Wisconsin’s governor eyes statewide vote on ‘criminal’ abortion ban


Wisconsin Gov. Tony Evers (D) on Wednesday called a special session of the state legislature for October in an effort to enable voters to repeal the state’s 1849 abortion ban through a referendum.

Evers’s office said Wisconsin voters have no ability to change the ban through a referendum under state law and urged Republicans, who control the state legislature, to allow voters to bypass the body and repeal the measure if they so choose.

“On the ceiling of the Governor’s Conference Room in the Capitol is a phrase I’ve often repeated over the last three years: ‘the will of the people is the law of the land,’” Evers said in a statement.

“Well, right now in Wisconsin, when it comes to reproductive freedom, the will of the people isn’t the law of the land — but it damn well should be,” the statement continued. “Today, I’m calling the Legislature into special session to create a pathway for Wisconsinites to be able to repeal our 1849-era criminal abortion ban and to ensure women across our state will go back to having the same rights now that they did the day before the U.S. Supreme Court overturned Roe v. Wade without having to wait for the courts.”

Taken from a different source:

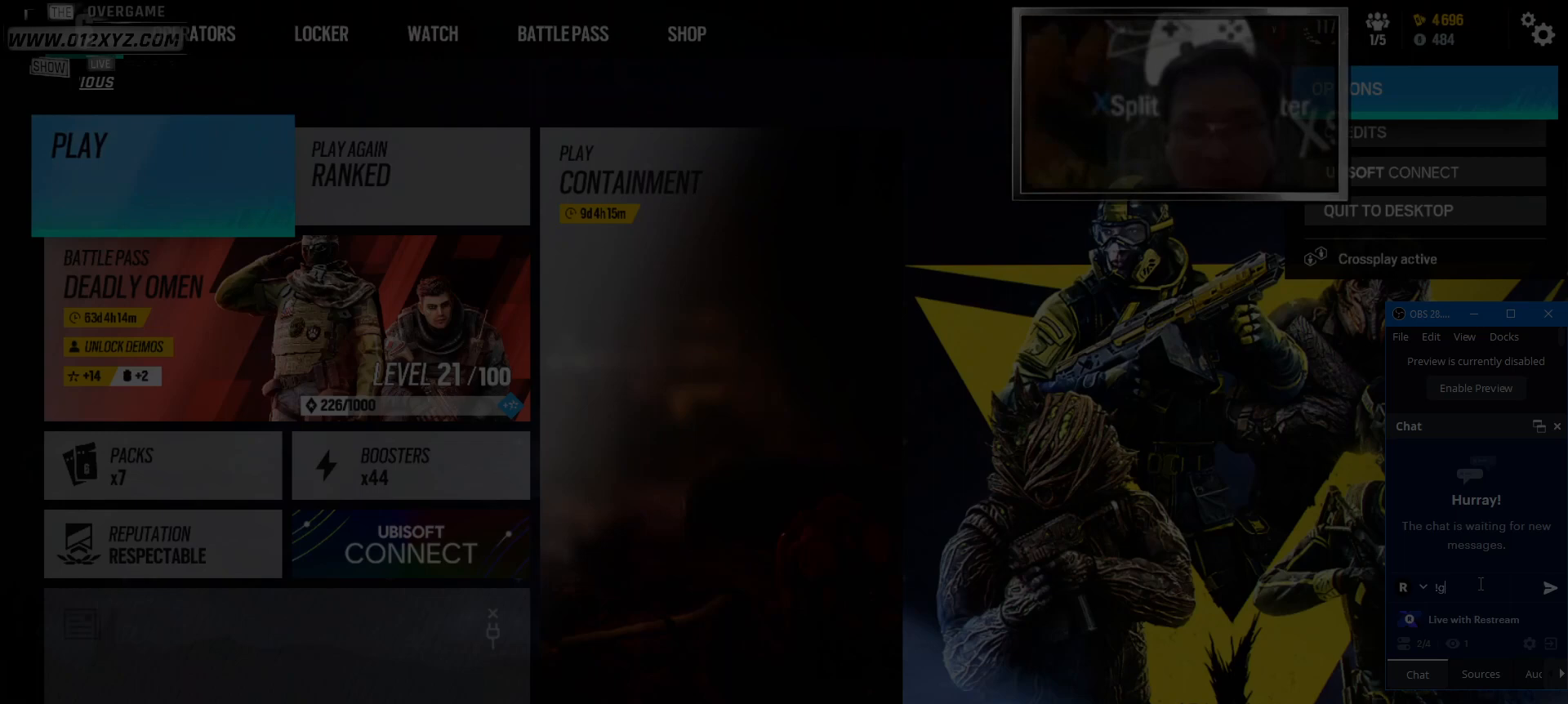
{"keys": [], "mouse": [], "events": [[67, "a", "down"], [67, "g", "up"], [200, "a", "up"], [300, "e", "down"], [433, "e", "up"]]}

Evers scheduled the special session for Oct. 4.

The state’s nearly two-century-old law — which prohibits abortion except to save the mother’s life — was unenforceable following the Supreme Court’s Roe v. Wade ruling, but the statute is now the subject of a legal challenge led by the state’s attorney general after the court overturned the landmark 1973 abortion ruling with its June decision in Dobbs v. Jackson Women’s Health Organization.

In the days leading up to the Dobbs ruling, Evers called a special session of the state legislature to reconsider the law, but Republican lawmakers immediately adjourned the session with no debate. 

The Supreme Court issued its ruling two days later, leading abortion providers in the state to largely stop conducting the procedure. 

Evers’s newest proposal would not require state lawmakers to vote directly on repealing the 1849 law.

Instead, his proposal would enact a constitutional amendment that would create a binding referendum process, allowing voters to petition the state elections commission to hold statewide votes on current laws and other proposals. 

If a petition included a sufficient number of validated signatures, the request would head to voters, who could then approve the binding measure by a majority vote.

“As far as I’m concerned, the right of Wisconsinites to make their own reproductive healthcare decisions without interference from politicians is a fundamental freedom that shouldn’t have to be put to a vote — it was a right for nearly 50 years, it was a right until June 23rd, and it should still be a right today,” Evers said. “But Legislative Republicans have left no other choice.”

The state’s top two Republican lawmakers, Assembly Speaker Robin Vos and Senate Majority Leader Devin LeMahieu, quickly voiced opposition to the proposal.

“Governor Evers would rather push his agenda to have abortion available until birth than talk about his failure to address rising crime and runaway inflation caused by his liberal DC allies,” they said in a joint statement. “Hopefully, voters see through his desperate political stunt.”

Evers’s office said to pass the constitutional amendment and enact the proposal, the measure must pass two consecutive legislatures before being sent to Wisconsin voters for final approval.